How do I Manage a Stateful Data Structure in Local Memory Shared by All Workitems in a OpenCL/SYCL Workgroup

I'm trying to optimize my memory-bound numerical simulation kernel in OpenCL/SYCL using local memory to allow data sharing between workitems, so that I can reduce redundant global memory traffic.

When there's little to no data dependency within local memory, populating the local memory is simple - one can simply subdivide the local memory's index space and assign a portion to each workitem by using a suitable index calculation equation, so all workitems collectively load the data from global memory to local memory to the appropriate locations. Then one uses a barrier to separate the loading phase and compute phase of each workitem. Communication only occurs at the compute phase and only implicitly because they share memory - during the loading phase, no synchronization, communication, or even logic is needed.

However, my kernel has a non-trivial data dependency chain (figuring the data dependency out itself is an exercise of combinatorics), because this is the only way to allow a high degree of data reuse within the space constraint of local memory. The data to be loaded into local memory is subdivided into 2x2x2 blocks, and irregular data dependencies exist between these blocks. For example, to compute the next 3 blocks, you need the previous 1 block, to compute the next 6 blocks, you need the previous 3 blocks, to compute the next 10 blocks, you need to the previous 6 blocks, compute the next 15 blocks, you need the previous 10 blocks, etc. These blocks are needed to be "mapped" to workitems on the fly.

For considerations that are beyond the scope of this question, my plan right now is using a 1024-workitem group size to reach Occupancy 4 on AMD GCN while still being able to use 64 KiB of local memory. If each workitem is responsible for calculating a single point of the 2x2x2 blocks, it means to fully saturate the GPU, I must always load 128 blocks to local memory at a time, so the number of points being worked on is 2x2x2x128 = 1024.

This requirement greatly complicates the logic of local memory management:

The local memory must be used as a ring buffer, I need to keep loading new blocks to local memory as soon as I retire old blocks. I need to manipulate several pointers and counters.
Ideally, 128 blocks must be loaded into local memory at a time, but this is further restricted by data dependency.
When loading and retiring blocks, the data dependency between adjacent iteration must not be broken.

In this case, what is the best way to populate and manage local memory?
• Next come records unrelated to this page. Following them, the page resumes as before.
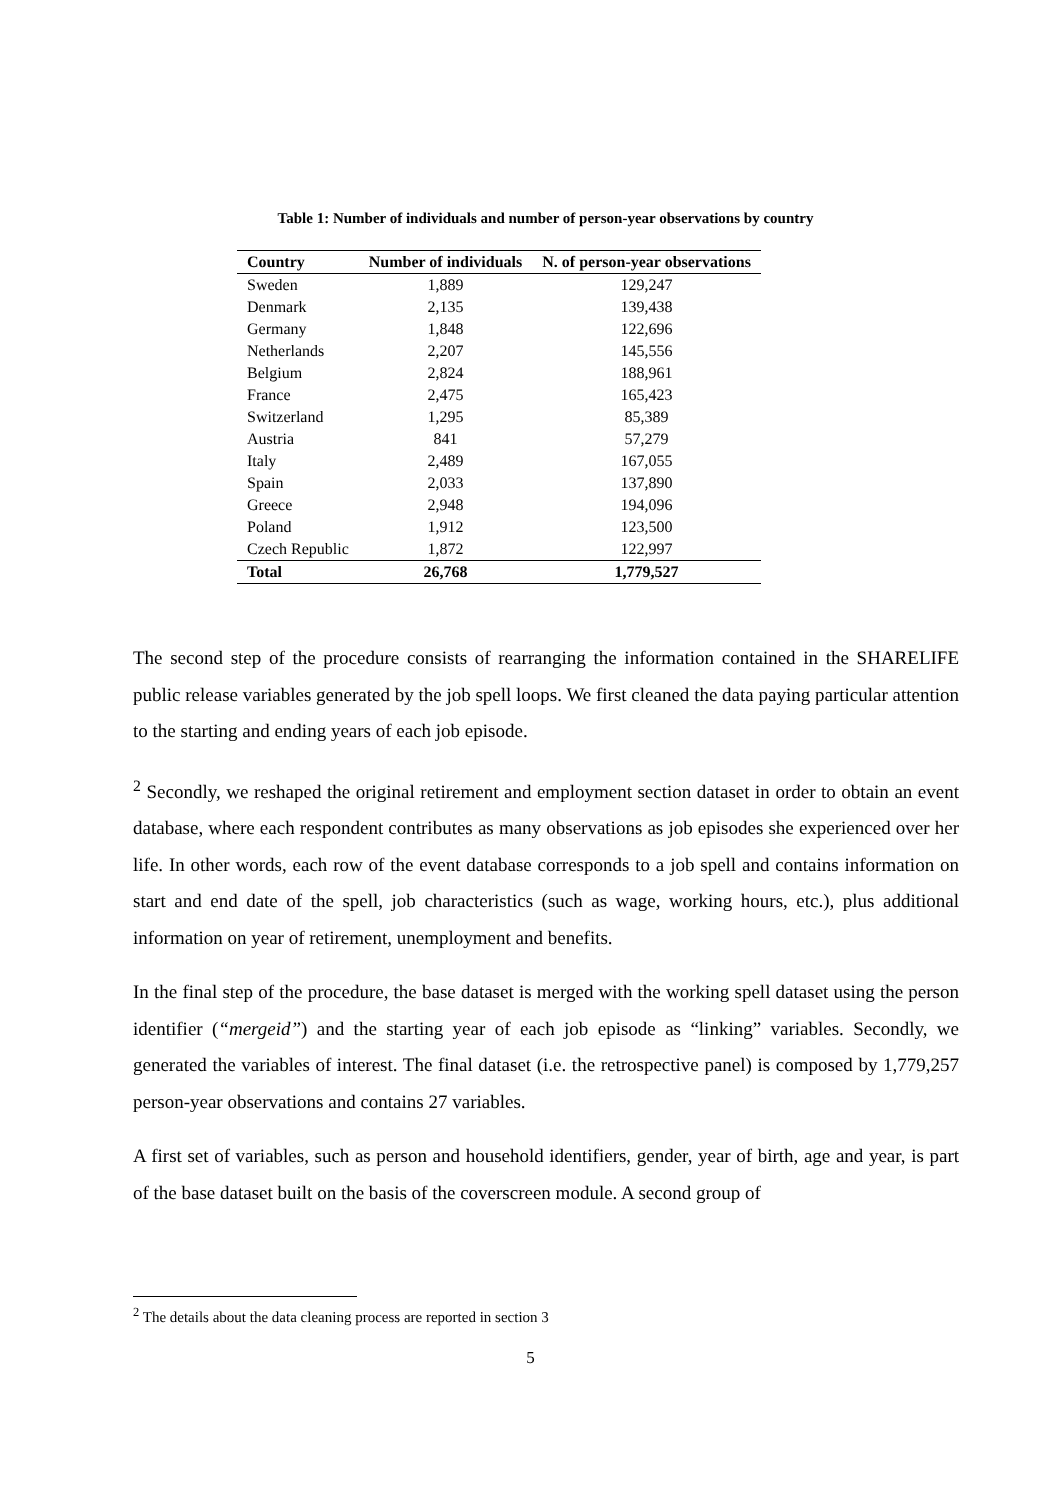Table 1: Number of individuals and number of person-year observations by country
| Country | Number of individuals | N. of person-year observations |
| --- | --- | --- |
| Sweden | 1,889 | 129,247 |
| Denmark | 2,135 | 139,438 |
| Germany | 1,848 | 122,696 |
| Netherlands | 2,207 | 145,556 |
| Belgium | 2,824 | 188,961 |
| France | 2,475 | 165,423 |
| Switzerland | 1,295 | 85,389 |
| Austria | 841 | 57,279 |
| Italy | 2,489 | 167,055 |
| Spain | 2,033 | 137,890 |
| Greece | 2,948 | 194,096 |
| Poland | 1,912 | 123,500 |
| Czech Republic | 1,872 | 122,997 |
| Total | 26,768 | 1,779,527 |
The second step of the procedure consists of rearranging the information contained in the SHARELIFE public release variables generated by the job spell loops. We first cleaned the data paying particular attention to the starting and ending years of each job episode.
<sup>2</sup> Secondly, we reshaped the original retirement and employment section dataset in order to obtain an event database, where each respondent contributes as many observations as job episodes she experienced over her life. In other words, each row of the event database corresponds to a job spell and contains information on start and end date of the spell, job characteristics (such as wage, working hours, etc.), plus additional information on year of retirement, unemployment and benefits.
In the final step of the procedure, the base dataset is merged with the working spell dataset using the person identifier (“mergeid”) and the starting year of each job episode as “linking” variables. Secondly, we generated the variables of interest. The final dataset (i.e. the retrospective panel) is composed by 1,779,257 person-year observations and contains 27 variables.
A first set of variables, such as person and household identifiers, gender, year of birth, age and year, is part of the base dataset built on the basis of the coverscreen module. A second group of
<sup>2</sup> The details about the data cleaning process are reported in section 3
5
It's impossible to divide the blocks in an regular and communication-free manner to each workitem. I've seen that a common solution in tutorials is using if/else so that only a single workitem is responsible for loading local memory or managing the state of the kernel. However, I feel that this greatly reduces the available global memory bandwidth, since only a single workitem (e.g. if (id == 0)) is making memory requests and this is insufficient to saturate the memory controller. It also introduces workitem divergence, which can be harmful to performance. A related solution is dividing the work at wavefront boundary (e.g. if (id < 64)) and should perform better.

In summary, my question is: what are the general strategies of managing a stateful global state or global data structure shared by all workitems in a workgroup?

Solution

In summary, my question is: what are the general strategies of managing a stateful global state or global data structure shared by all workitems in a workgroup?

I've solved the problem by pre-determing the number of blocks to be read.

First, a script is used to pre-calculate the numbers of blocks to be read at each iteration, this is later added into the source code as a lookup table. Next, an unique index global_block_id is assigned to each block, from 0 to 4095. Finally, an 384-element array is created, and it's accessed via:

lds[global_block_id % 384];

The trick here is that, as long as:

Local memory is always accessed via global_block_id.
The blocks are loaded linearly into local memory and are accessed in small segments that are not larger than the array size.

A simple modulus is enough for addressing all elements in local memory, there is no need to explicitly maintain a begin and end pointer at runtime. By making the program stateless, the entire headache of runtime ring buffer management is avoided.